■ Your goal
Because the pictures are not wanted, reproduce the rest of the records below exactly as they stand.

■ Data to use

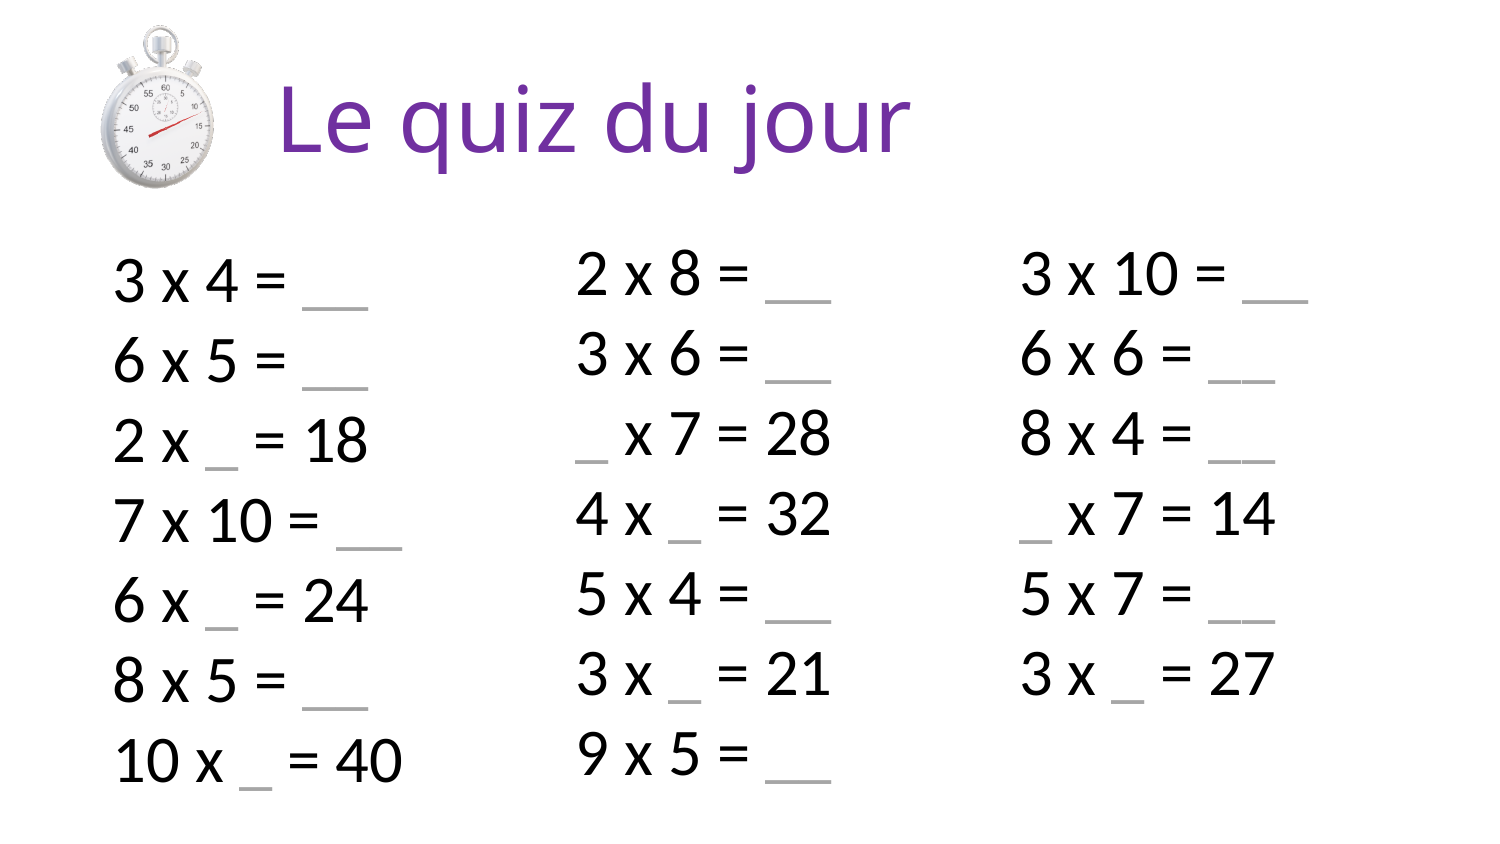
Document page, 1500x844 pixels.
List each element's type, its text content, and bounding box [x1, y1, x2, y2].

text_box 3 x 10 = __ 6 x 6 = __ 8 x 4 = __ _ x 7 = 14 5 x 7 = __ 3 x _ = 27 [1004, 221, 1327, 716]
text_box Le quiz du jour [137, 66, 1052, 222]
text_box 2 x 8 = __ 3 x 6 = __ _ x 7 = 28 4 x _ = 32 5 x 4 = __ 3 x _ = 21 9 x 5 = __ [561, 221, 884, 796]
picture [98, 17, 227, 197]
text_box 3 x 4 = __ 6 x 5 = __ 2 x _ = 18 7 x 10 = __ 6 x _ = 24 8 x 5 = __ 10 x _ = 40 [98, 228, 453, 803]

■ Solution to this problem
Document page, 1500x844 pixels.
List each element's type, its text content, and bounding box [x1, y1, x2, y2].

text_box 3 x 10 = __ 6 x 6 = __ 8 x 4 = __ _ x 7 = 14 5 x 7 = __ 3 x _ = 27 [1004, 221, 1327, 716]
text_box Le quiz du jour [137, 66, 1052, 222]
text_box 2 x 8 = __ 3 x 6 = __ _ x 7 = 28 4 x _ = 32 5 x 4 = __ 3 x _ = 21 9 x 5 = __ [561, 221, 884, 796]
picture [98, 17, 227, 197]
text_box 3 x 4 = __ 6 x 5 = __ 2 x _ = 18 7 x 10 = __ 6 x _ = 24 8 x 5 = __ 10 x _ = 40 [98, 228, 453, 803]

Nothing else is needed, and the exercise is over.